There should have been a conversation up front with the photographer, with the agency paying a suitable fee and the contract transferring intellectual property from photographer to agency.
And the agency should have been careful of feeding images into AI: the brand clearly wanted to own the IP, so by feeding the IP images into the AI, the agency put the brand's assets at risk. So either don't use AI, or be transparent with clients that IP ownership can't be guaranteed when using AI. Make sure your client accepts the risk. Using AI makes IP ownership very murky. You can't guarantee ownership of AI output, and there is no guarantee that the assets won't appear in other people's generative AI output. You can only guarantee IP ownership if you don't use AI.
Be careful when using AI to draft contracts and policies: in this example, someone used AI to generate a referral agreement that would provide for 10% commission for new business opportunities. Fortunately they decided to double check with a lawyer.
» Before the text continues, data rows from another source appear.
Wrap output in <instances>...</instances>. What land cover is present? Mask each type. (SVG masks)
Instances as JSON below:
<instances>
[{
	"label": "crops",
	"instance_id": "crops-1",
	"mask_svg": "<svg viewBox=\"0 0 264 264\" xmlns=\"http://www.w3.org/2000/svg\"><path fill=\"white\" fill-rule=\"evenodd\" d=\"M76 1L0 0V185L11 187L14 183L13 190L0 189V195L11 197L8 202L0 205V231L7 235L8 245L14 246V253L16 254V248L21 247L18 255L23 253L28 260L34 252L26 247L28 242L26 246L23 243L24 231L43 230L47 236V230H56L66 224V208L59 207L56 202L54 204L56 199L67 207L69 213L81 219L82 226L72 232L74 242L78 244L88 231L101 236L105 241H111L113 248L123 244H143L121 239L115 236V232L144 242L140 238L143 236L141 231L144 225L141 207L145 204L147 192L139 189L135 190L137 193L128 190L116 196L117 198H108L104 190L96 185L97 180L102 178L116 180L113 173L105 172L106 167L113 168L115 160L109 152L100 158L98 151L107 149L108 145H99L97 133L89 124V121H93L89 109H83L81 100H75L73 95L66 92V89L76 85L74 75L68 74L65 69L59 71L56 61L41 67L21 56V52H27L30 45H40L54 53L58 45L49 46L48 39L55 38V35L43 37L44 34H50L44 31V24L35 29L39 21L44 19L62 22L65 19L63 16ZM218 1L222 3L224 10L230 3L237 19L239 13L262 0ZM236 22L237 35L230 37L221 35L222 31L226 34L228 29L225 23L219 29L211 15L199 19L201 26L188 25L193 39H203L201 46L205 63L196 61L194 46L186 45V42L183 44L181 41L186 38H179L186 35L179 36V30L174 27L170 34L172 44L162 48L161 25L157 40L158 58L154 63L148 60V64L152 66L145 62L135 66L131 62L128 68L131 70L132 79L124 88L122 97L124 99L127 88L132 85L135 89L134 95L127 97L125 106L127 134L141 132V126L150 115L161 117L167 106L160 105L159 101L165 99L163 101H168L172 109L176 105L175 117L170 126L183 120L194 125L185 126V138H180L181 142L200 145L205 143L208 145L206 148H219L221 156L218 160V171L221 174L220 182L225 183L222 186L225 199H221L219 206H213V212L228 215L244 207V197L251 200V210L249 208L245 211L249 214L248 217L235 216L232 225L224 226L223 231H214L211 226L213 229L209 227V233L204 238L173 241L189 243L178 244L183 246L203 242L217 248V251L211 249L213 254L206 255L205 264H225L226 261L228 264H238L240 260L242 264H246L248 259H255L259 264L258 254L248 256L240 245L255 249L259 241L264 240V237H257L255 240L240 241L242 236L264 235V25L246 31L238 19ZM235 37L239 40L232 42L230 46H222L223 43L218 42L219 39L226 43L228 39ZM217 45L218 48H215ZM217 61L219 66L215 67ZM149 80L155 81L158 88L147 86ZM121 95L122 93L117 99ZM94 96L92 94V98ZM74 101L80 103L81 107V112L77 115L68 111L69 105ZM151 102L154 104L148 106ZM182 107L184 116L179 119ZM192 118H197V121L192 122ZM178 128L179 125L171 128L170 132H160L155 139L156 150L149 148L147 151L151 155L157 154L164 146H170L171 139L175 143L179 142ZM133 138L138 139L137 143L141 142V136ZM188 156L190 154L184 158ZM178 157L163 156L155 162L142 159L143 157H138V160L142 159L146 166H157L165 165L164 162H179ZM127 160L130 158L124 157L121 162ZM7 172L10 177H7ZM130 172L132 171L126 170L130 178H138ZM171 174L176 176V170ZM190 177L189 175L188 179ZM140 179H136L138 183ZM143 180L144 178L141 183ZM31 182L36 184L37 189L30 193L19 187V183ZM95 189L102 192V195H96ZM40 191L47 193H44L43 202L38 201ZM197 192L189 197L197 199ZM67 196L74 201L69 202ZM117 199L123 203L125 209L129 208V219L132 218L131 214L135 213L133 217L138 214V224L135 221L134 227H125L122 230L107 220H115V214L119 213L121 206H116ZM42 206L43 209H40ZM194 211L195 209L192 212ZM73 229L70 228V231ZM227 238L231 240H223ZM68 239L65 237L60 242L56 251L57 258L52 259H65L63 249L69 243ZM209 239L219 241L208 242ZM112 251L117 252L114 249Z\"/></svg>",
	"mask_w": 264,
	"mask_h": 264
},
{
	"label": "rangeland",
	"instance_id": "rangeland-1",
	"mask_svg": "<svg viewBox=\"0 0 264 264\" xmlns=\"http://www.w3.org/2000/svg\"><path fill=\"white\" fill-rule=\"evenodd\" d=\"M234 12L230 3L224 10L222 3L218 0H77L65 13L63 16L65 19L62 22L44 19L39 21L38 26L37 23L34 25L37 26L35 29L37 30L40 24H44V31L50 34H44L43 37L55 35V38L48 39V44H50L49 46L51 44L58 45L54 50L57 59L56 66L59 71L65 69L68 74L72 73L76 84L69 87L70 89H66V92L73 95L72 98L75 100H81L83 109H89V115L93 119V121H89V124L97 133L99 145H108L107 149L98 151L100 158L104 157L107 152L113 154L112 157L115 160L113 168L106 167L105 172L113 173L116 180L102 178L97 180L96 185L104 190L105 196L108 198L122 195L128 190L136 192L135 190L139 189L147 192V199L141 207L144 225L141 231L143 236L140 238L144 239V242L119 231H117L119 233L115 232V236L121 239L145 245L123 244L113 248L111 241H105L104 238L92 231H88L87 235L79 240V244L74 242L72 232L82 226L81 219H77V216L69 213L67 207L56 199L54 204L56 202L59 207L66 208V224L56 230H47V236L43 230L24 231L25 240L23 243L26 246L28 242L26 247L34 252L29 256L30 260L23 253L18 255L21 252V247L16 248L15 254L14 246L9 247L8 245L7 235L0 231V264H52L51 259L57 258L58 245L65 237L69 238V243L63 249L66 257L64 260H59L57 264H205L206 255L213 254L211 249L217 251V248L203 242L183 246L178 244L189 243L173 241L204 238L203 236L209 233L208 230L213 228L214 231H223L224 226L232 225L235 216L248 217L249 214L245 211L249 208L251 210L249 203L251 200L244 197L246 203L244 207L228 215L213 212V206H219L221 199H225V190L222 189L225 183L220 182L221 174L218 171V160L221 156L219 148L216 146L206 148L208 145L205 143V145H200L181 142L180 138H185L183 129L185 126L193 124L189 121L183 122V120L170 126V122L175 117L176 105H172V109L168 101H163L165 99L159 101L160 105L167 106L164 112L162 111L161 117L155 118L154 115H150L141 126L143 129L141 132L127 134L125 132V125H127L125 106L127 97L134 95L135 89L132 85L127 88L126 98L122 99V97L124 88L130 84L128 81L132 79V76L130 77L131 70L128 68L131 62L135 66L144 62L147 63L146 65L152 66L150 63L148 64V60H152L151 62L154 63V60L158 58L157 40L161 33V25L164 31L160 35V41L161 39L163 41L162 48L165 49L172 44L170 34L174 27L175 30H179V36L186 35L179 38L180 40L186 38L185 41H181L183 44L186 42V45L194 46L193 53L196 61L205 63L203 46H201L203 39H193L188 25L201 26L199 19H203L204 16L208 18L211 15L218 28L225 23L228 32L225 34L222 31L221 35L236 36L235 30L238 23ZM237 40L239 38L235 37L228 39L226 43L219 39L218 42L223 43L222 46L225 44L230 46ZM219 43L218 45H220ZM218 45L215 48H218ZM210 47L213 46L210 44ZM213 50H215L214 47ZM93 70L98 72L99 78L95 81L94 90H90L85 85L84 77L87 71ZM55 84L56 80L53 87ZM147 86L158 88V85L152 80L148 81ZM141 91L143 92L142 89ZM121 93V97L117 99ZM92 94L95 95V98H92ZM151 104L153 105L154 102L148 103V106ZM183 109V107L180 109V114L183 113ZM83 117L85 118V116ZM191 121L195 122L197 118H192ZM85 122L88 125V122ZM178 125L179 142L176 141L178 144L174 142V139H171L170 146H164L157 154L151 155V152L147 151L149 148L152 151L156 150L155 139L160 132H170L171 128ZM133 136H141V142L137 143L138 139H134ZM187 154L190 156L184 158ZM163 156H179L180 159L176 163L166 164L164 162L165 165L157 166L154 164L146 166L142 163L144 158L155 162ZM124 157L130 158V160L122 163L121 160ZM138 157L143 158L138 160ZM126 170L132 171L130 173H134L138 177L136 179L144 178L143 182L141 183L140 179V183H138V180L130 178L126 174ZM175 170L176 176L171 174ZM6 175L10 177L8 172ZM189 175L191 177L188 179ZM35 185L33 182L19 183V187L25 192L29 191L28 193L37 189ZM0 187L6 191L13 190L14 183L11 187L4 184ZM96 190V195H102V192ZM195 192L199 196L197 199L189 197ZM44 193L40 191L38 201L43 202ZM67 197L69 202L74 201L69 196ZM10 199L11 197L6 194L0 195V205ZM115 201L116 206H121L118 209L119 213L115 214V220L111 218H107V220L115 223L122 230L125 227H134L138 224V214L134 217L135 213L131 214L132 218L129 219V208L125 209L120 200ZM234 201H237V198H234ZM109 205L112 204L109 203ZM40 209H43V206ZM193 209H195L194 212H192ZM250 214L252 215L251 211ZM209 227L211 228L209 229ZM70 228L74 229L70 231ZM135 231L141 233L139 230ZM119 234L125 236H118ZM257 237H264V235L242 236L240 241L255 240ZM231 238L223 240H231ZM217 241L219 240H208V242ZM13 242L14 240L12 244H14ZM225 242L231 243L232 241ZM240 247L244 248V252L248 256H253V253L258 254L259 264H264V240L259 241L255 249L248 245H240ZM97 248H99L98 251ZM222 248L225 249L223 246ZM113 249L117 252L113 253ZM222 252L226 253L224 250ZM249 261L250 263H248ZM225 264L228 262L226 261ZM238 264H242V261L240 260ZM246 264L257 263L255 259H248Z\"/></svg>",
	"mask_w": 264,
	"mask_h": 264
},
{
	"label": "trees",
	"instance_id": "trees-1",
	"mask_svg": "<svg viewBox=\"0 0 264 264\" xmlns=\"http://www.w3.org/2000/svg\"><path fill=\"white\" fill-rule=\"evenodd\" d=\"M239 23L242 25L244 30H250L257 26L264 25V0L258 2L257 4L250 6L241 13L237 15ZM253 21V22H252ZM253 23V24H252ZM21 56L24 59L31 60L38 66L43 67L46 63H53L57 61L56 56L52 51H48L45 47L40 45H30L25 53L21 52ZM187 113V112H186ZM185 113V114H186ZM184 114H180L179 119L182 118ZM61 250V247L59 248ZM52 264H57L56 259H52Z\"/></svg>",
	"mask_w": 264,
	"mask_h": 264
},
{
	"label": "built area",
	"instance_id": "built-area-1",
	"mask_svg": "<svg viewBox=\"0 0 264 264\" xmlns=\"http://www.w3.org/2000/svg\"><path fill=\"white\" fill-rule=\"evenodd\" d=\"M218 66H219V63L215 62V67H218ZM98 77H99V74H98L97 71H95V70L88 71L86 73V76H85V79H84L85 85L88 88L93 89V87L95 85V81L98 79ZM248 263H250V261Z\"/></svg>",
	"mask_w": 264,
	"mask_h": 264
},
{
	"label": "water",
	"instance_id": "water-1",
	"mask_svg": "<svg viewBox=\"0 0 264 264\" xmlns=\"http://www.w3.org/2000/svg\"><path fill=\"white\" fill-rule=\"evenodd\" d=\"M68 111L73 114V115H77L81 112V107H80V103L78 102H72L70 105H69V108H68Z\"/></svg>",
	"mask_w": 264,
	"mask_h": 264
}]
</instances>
It didn't cover things like what qualified as a referral, or how to handle referrals that didn't convert.
Pay the experts, at least to review what you've created.
Confidentiality: be clear about what tools can be used, and why/why not. People are plugging in third party tools that are swallowing up sensitive data. Depending on the end user agreement, the tools may use this data to train models. Check licenses carefully! In this example: an agency warned by a client's (in the healthcare space) legal team that there was a suspected breach of confidence. The client had used the agency to take a white paper and create a social media campaign using it, with sensitive timing around a product launch. The contract made it clear AI shouldn't be used and the campaign was confidential. But traces of the paper started appearing in the output of ChatGPT. The agency didn't know what AI tools their team actually had access to, and they didn't have a license in place with ChatGPT (meaning people were using their personal licenses). The agency had done no training of the team to prevent this.
Be very clear what your client's expectations are: can you use AI? What are the confidentiality terms?
Be especially careful with regulated industries and listed companies.
Be extremely careful about pluggin AI into email in particular. Check the terms on your autotranscription tools.
Scraping data:
You can't guarantee the data you're getting is safe and legal to use. You might get data covered by GDPR, but you can't state where you got it from (no audit trail), which is risky.
Many companies are putting in their terms of use that you can't use AI to scrape their sites. Make sure you're not breaching this when scraping. It is a criminal offence to scrape data without permission, and people could pursue a private prosecution if motivated (and well-resourced).
Things to do:
- Get a clear audit of what you're currently using, their end user licenses, and any risks.
- Create internal and external policies.
- Make sure your contracts are clear about AI usage and IP (both with your clients and your freelancers).
- Sanitise any data you put into AI.
Resources:
- The Legal Loop mailing list.
Interesting side note: crazy vulnerabilities, such as hackers emailing with white text to target AI tools that read email.